Wichtig ist, die finanzielle Ausstattung stattdessen am immer mehr wachsenden einwohnerbezogenen Bedarf, also dem tatsächlichen Bedarf, zu orientieren; das werden wir in Zukunft mit dem Fachstandard „Umfang“ sicherstellen. Durch die gesetzliche Verpflichtung der Bezirke, den im Fachstandard „Umfang“ festgestellten Bedarf einzuhalten, stellen wir sicher, dass die zugewiesenen Finanzmittel für die Jugendarbeit auch für die Umsetzung von Angeboten der Jugendarbeit verwendet werden.

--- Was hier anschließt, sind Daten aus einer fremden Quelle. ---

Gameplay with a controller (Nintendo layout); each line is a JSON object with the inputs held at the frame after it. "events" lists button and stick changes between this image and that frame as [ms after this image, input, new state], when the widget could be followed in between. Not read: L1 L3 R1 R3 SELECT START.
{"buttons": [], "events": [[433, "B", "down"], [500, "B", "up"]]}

Und anhand dieser festgestellten Bedarfe werden wir die Jugendarbeit in Berlin gesichert, geregelt und vor allem auch besser finanzieren können. Denn während sich die Vielfalt der Lebenswelten in dieser Stadt weiterentwickelte und wir darauf mit vielfältigeren Angeboten der Jugendarbeit hätten reagieren müssen, sorgten die Sparjahre für eine Ausdünnung der Angebote.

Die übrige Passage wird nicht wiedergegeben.